Do you ever notice that sometimes a word or thought repeatedly comes up in your mind and you wonder why?
For me, recently, it’s two words: virtue and advocacy. I don’t consider myself very political, but when situations of injustices stir me, I might sign a petition or write an email to a city leader, state senator, or U.S. representative.
A few months ago, I wrote about my involvement in a small group at my church that is exploring how we as a parish move forward in the aftermath of the priest sexual abuse crisis.
I made an announcement to the congregation about it and invited other parishioners to join. Our charter includes four areas of focus:
• parish-wide commitment to proactively protect the vulnerable;
• taking a hard look at current protocols and strengthening them;
• developing educational tools around the topic of abuse, so it’s more clearly understood and recognized;
• and advocacy in our community, the diocese, and Rome.
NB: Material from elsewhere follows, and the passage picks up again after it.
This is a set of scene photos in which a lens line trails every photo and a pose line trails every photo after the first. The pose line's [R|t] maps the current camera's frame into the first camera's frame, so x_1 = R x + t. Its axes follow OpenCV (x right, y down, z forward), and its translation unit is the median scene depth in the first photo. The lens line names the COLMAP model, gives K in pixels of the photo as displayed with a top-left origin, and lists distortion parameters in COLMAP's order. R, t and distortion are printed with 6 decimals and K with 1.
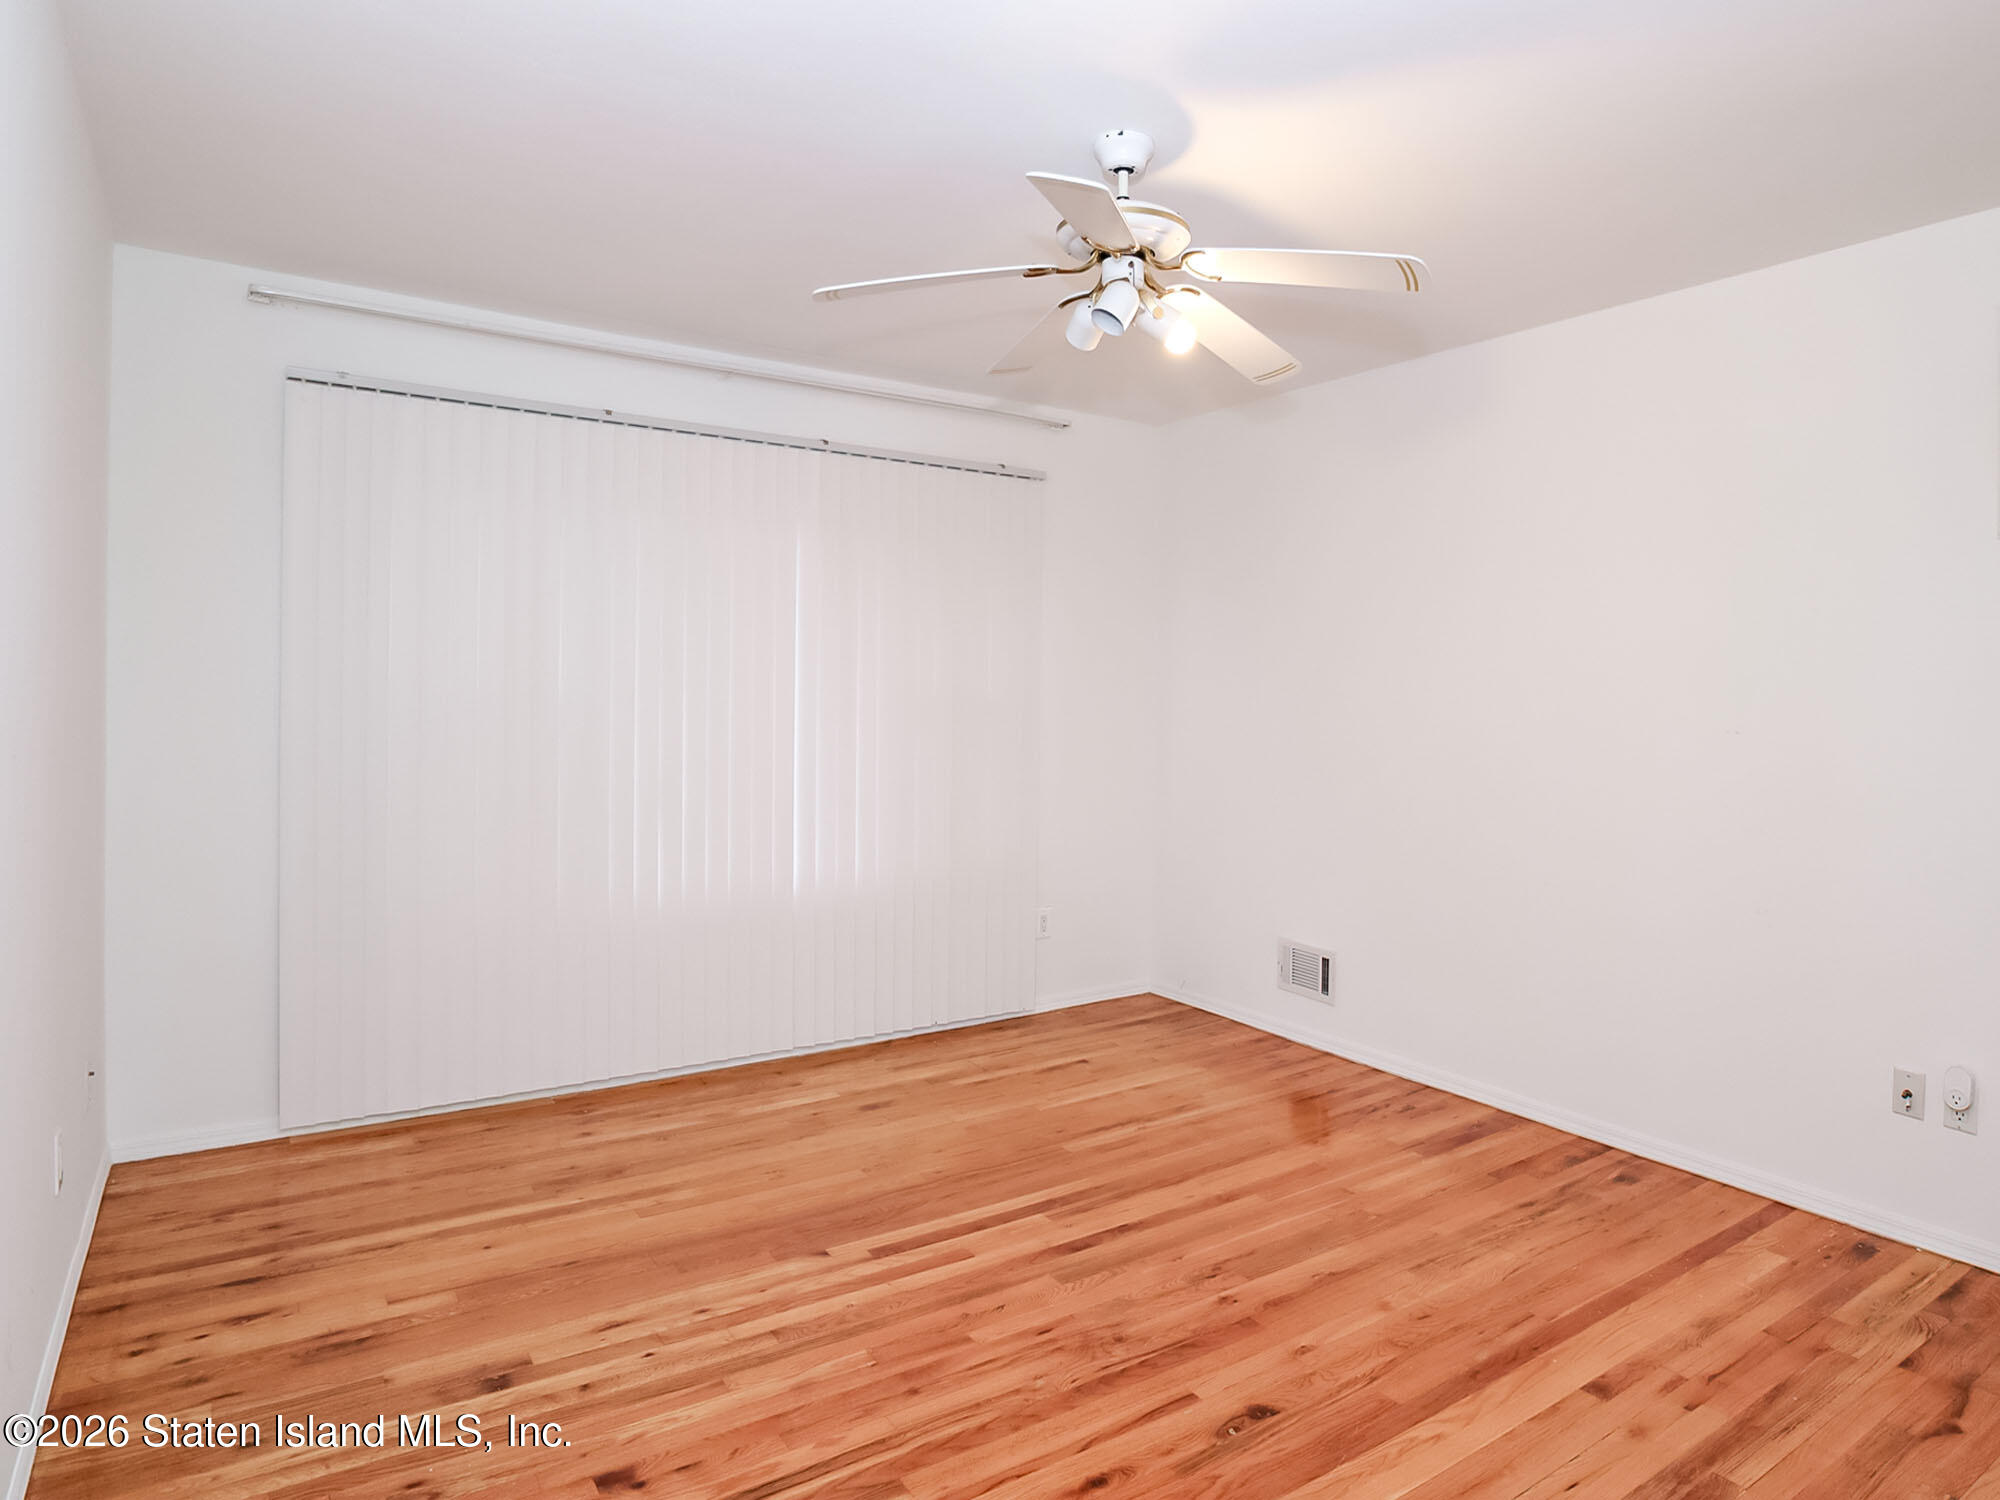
lens RADIAL K [[1129.1, 0, 990.7], [0, 1129.1, 742.4], [0, 0, 1]] dist [0.007993, 0.001343]
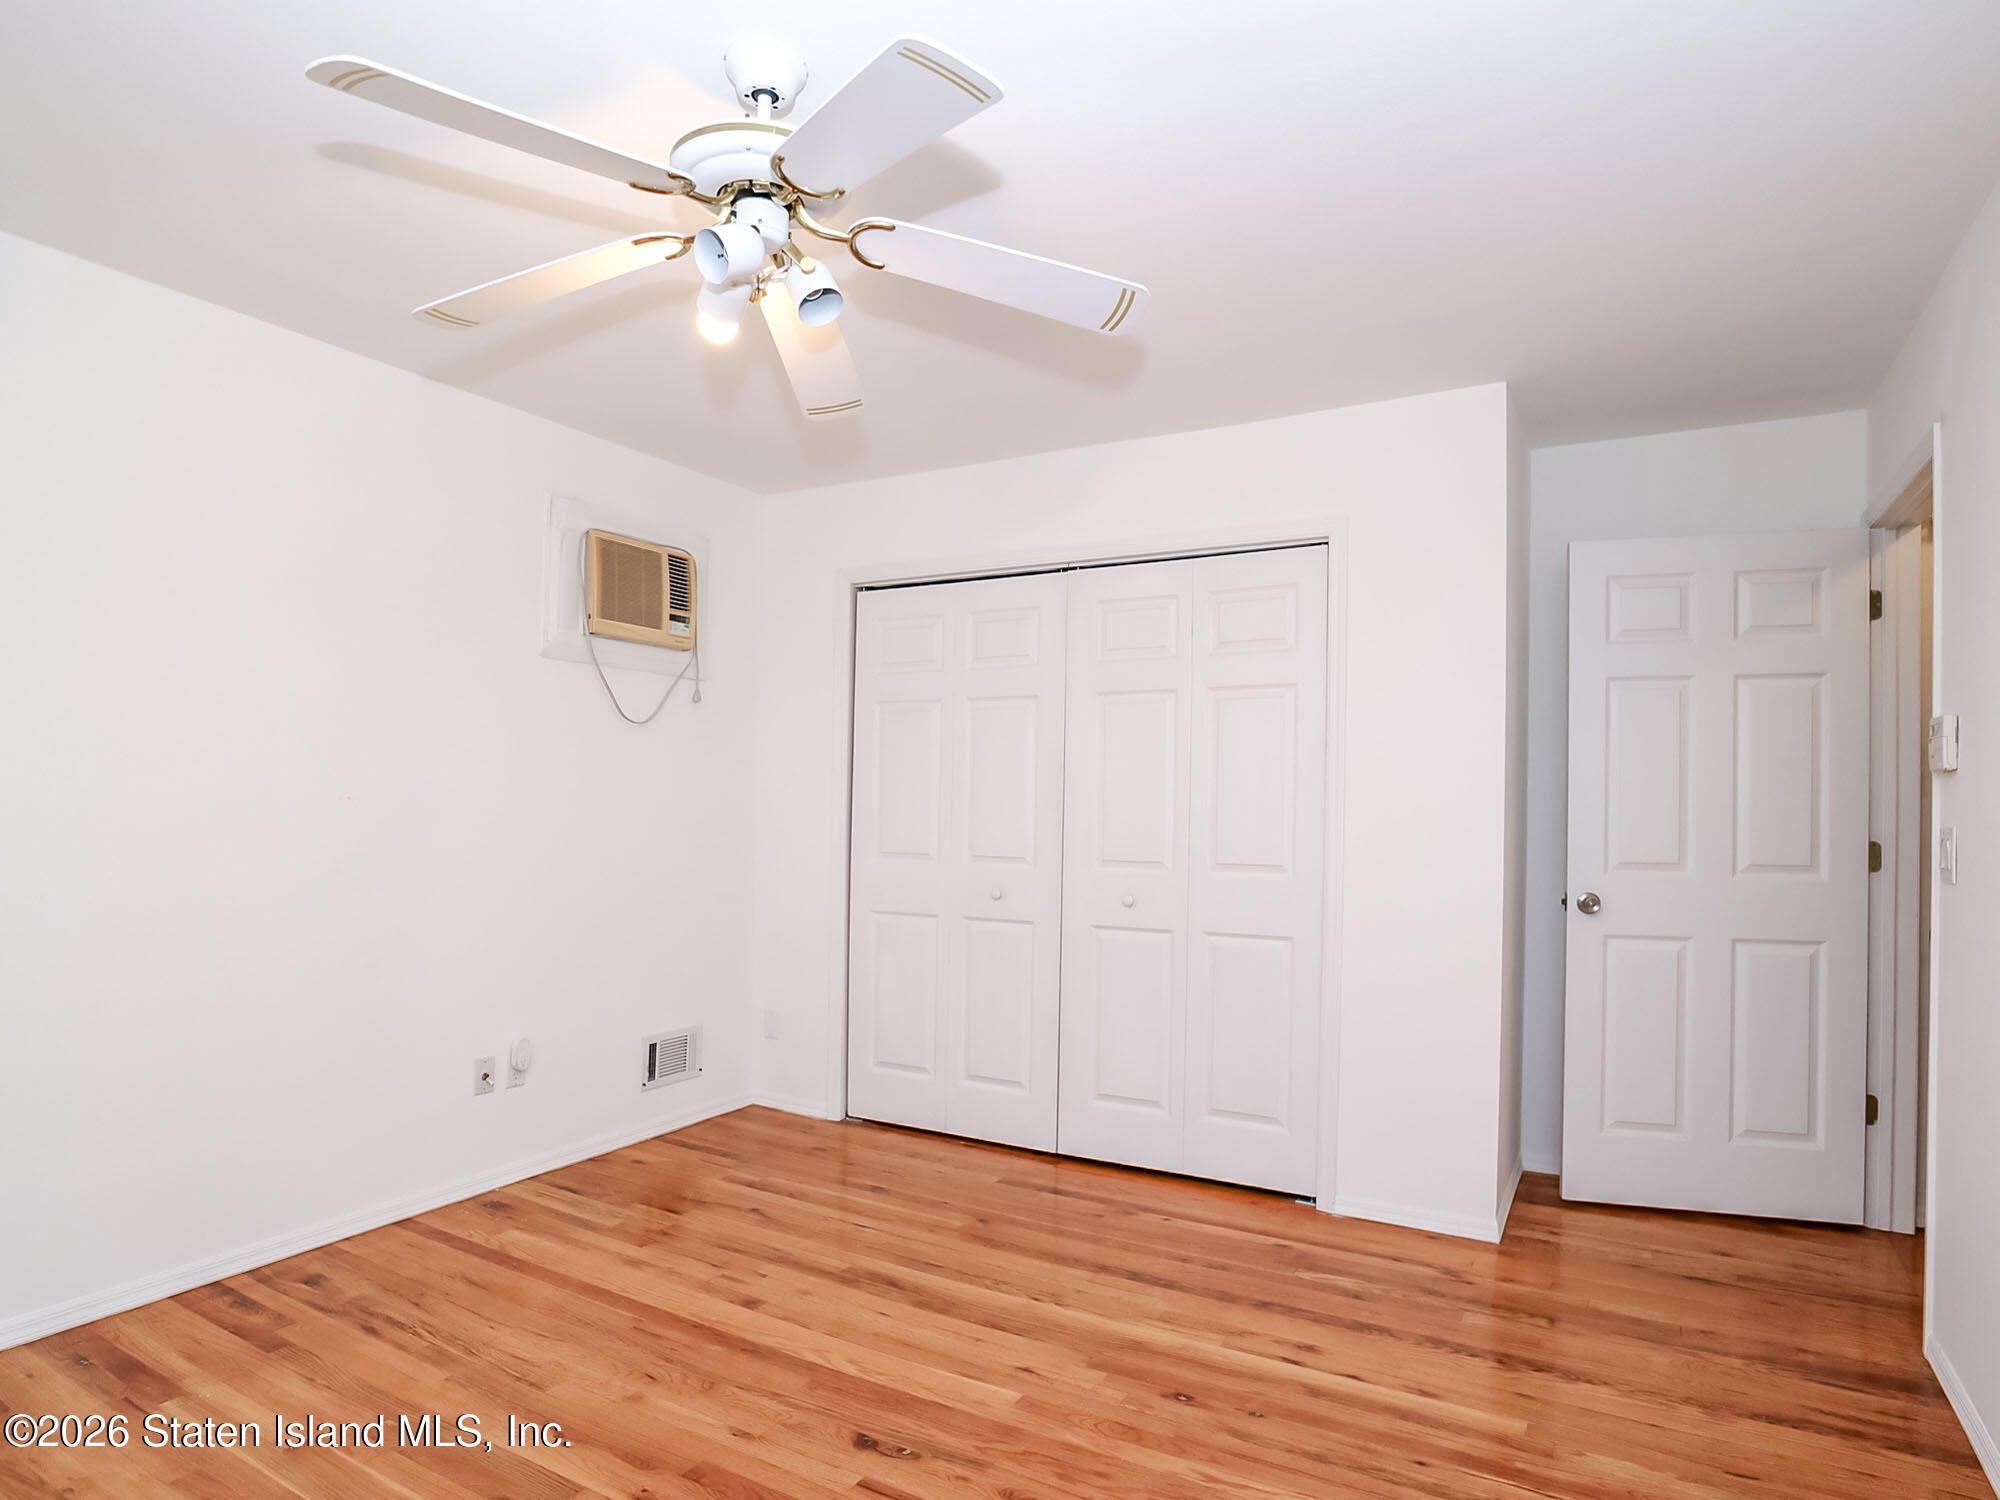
lens RADIAL K [[1129.1, 0, 988.1], [0, 1129.1, 766.8], [0, 0, 1]] dist [0.007993, 0.001343]
pose [[-0.442605, 0.011116, 0.896648, -0.607850], [0.010938, 0.999916, -0.006998, -0.023247], [-0.896650, 0.006710, -0.442689, 1.080115]]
On Page 6 of this issue, there’s a follow up story on the announcement made by Bishop Edward Burns of the list of credibly accused priests of sexual abuse since 1950. Burns said, “As we look back at the Church’s history, our failure to protect our most vulnerable from abuse and hold accountable those who preyed on them, fills me with both sorrow and shame.”
I feel that too, but now is the time for action. The leadership of the church has failed us; and we also have failed in the sense that we were asleep and did not recognize, protect, and advocate for the most vulnerable.
This is a hard lesson, but one that can be applied to any injustice we see in our community and the world.
“We all can make a difference,” is not just a cliché – it’s a truth.
Are we teaching our children about virtue? Virtue – (meaning) moral excellence, goodness, righteousness.
In the absence of virtue there lies the worst of human acts.
I’m striving to live a life of virtue. Many times a day I fail. But as one of my favorite authors Matthew Kelly says, we can become better versions of ourselves in the struggle.